• _Aim of the task_
Locate the string "model" in the listing below. Copy every line where it is found.

• _Data for this task_
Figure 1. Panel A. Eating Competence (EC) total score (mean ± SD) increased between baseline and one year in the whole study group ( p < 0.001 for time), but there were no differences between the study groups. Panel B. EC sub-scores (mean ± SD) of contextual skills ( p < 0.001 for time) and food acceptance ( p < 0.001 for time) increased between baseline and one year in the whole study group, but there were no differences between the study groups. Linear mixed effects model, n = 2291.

==

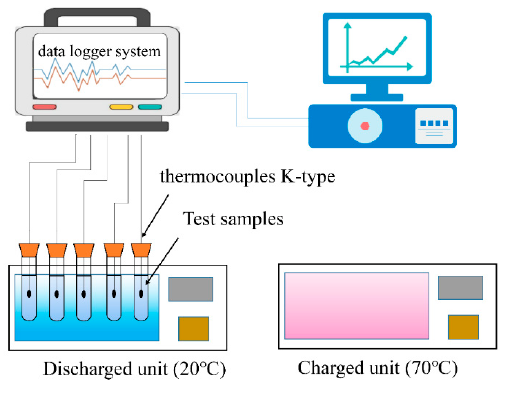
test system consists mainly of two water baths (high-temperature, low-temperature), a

--

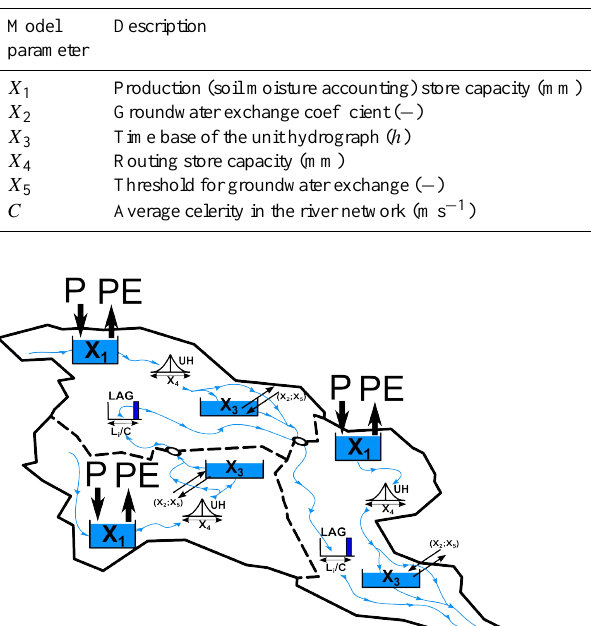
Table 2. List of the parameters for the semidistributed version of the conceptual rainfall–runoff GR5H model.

• _Problem solution_
Figure 1. Panel A. Eating Competence (EC) total score (mean ± SD) increased between baseline and one year in the whole study group ( p < 0.001 for time), but there were no differences between the study groups. Panel B. EC sub-scores (mean ± SD) of contextual skills ( p < 0.001 for time) and food acceptance ( p < 0.001 for time) increased between baseline and one year in the whole study group, but there were no differences between the study groups. Linear mixed effects model, n = 2291.
Table 2. List of the parameters for the semidistributed version of the conceptual rainfall–runoff GR5H model.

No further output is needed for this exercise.